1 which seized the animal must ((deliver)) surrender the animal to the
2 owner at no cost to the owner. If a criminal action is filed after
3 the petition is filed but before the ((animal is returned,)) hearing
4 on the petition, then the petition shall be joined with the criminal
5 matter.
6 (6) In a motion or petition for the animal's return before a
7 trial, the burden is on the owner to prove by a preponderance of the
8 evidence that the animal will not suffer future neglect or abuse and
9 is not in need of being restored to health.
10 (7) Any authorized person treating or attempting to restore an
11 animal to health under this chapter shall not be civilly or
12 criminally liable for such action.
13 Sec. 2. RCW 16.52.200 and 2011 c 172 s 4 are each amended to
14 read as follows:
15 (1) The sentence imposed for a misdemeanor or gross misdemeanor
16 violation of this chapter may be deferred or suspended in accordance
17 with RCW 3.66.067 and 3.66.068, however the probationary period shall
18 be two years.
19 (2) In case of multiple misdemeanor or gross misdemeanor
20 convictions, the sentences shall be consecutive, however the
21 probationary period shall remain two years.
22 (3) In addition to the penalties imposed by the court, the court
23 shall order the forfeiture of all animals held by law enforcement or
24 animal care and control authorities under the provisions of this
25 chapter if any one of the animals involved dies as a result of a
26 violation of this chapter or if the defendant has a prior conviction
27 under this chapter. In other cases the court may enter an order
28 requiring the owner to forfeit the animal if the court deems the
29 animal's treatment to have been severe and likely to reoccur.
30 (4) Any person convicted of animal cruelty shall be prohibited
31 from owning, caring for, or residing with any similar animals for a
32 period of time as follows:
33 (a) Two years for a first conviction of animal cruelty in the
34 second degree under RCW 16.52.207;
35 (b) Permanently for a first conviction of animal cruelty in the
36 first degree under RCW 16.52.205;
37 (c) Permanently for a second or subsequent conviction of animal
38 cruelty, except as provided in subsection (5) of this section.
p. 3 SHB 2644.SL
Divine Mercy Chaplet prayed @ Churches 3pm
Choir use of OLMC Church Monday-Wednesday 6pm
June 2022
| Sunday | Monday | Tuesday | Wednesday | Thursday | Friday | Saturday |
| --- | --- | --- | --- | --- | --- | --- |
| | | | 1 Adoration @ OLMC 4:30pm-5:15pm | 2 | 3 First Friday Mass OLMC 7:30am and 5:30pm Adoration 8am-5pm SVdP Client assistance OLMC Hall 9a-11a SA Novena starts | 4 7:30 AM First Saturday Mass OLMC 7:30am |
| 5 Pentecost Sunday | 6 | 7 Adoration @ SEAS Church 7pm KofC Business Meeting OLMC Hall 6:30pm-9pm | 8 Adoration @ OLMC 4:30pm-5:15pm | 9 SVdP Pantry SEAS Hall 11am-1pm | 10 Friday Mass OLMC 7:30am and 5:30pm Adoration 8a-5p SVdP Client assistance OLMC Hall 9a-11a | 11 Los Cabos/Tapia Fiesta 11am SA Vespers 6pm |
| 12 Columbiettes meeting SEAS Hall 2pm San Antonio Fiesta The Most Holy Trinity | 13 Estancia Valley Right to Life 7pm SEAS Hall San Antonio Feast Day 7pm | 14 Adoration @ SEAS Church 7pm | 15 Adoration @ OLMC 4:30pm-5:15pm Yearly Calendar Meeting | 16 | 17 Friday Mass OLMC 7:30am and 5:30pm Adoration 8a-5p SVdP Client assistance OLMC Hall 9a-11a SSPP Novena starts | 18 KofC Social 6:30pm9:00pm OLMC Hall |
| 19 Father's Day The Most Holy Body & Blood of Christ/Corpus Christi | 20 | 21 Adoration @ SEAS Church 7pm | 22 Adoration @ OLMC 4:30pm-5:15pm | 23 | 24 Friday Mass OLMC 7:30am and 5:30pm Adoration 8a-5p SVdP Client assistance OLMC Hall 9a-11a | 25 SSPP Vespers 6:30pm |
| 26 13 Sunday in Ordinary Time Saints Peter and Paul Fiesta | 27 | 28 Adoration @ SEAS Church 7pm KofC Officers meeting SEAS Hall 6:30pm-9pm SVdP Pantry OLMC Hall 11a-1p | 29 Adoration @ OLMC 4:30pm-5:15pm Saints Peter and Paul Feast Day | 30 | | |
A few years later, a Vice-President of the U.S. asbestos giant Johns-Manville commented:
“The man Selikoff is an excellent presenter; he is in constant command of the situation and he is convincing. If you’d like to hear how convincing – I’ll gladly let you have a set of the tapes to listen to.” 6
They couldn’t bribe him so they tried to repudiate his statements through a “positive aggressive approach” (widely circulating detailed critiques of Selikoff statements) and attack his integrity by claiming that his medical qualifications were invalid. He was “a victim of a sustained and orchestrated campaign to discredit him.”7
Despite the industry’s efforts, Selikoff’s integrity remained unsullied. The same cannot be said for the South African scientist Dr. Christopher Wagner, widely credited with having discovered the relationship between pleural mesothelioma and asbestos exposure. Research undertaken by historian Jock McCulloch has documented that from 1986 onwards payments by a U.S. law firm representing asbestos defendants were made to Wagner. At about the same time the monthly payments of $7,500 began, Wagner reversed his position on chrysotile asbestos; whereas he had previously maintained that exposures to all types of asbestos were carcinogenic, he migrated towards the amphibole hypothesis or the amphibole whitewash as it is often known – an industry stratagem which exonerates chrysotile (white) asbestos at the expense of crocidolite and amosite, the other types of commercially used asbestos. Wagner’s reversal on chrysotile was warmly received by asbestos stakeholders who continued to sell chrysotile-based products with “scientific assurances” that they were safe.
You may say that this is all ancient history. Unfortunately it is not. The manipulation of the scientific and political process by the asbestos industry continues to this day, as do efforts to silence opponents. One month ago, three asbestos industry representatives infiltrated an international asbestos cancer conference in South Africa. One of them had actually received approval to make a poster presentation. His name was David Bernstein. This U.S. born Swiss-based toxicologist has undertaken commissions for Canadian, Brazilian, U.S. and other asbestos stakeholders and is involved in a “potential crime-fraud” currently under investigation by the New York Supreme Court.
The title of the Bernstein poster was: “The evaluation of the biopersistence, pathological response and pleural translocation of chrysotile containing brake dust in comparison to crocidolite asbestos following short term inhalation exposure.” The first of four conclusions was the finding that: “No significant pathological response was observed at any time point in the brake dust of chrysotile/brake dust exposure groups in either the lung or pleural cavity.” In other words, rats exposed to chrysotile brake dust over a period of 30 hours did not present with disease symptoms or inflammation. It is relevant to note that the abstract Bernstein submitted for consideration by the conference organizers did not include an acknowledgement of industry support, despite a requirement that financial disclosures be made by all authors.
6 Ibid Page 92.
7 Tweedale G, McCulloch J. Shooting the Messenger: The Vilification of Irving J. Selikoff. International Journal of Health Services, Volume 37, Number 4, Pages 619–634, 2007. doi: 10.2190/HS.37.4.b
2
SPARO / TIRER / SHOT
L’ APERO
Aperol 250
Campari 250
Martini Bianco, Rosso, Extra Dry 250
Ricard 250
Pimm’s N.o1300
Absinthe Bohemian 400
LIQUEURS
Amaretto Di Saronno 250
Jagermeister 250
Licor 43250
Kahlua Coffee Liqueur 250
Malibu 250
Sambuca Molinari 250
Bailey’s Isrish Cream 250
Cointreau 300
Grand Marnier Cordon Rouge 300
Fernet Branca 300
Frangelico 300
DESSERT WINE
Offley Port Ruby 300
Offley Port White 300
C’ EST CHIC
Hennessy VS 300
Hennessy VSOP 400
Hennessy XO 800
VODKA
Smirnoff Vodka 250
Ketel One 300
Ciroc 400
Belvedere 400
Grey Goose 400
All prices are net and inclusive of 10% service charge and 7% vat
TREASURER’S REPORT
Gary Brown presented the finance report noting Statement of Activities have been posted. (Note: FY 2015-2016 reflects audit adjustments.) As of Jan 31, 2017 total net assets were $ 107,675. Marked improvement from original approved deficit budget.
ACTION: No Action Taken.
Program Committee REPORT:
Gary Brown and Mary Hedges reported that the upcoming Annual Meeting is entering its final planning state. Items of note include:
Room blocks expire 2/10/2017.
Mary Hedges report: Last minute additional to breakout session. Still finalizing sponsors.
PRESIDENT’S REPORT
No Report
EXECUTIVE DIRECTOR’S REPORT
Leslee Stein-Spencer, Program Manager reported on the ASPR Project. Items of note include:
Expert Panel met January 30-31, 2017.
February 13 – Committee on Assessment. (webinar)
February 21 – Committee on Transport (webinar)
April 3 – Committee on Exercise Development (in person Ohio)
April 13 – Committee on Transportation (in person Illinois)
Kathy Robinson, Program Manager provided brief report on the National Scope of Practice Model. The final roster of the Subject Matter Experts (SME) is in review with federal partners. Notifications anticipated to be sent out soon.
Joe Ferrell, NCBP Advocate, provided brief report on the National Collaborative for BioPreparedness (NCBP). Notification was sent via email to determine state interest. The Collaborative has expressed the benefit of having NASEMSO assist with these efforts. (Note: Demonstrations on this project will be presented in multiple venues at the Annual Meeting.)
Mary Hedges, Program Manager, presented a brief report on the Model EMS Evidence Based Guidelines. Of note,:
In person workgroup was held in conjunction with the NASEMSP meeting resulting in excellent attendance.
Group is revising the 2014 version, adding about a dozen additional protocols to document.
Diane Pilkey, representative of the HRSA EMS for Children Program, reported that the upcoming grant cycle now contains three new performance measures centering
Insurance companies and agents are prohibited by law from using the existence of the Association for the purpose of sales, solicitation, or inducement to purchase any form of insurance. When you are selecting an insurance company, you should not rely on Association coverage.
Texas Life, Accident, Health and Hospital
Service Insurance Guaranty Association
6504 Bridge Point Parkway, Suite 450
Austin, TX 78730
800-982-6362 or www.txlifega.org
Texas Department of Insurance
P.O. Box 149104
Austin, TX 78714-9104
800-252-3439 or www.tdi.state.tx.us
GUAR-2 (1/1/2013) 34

EXERCISE BRIEF.
Output should match, line for line, the stretch of the material above from the line holding "7 trial, the" through the line holding "20 convictions, the".

RESULT OF THIS TASK.
7 trial, the burden is on the owner to prove by a preponderance of the
8 evidence that the animal will not suffer future neglect or abuse and
9 is not in need of being restored to health.
10 (7) Any authorized person treating or attempting to restore an
11 animal to health under this chapter shall not be civilly or
12 criminally liable for such action.
13 Sec. 2. RCW 16.52.200 and 2011 c 172 s 4 are each amended to
14 read as follows:
15 (1) The sentence imposed for a misdemeanor or gross misdemeanor
16 violation of this chapter may be deferred or suspended in accordance
17 with RCW 3.66.067 and 3.66.068, however the probationary period shall
18 be two years.
19 (2) In case of multiple misdemeanor or gross misdemeanor
20 convictions, the sentences shall be consecutive, however the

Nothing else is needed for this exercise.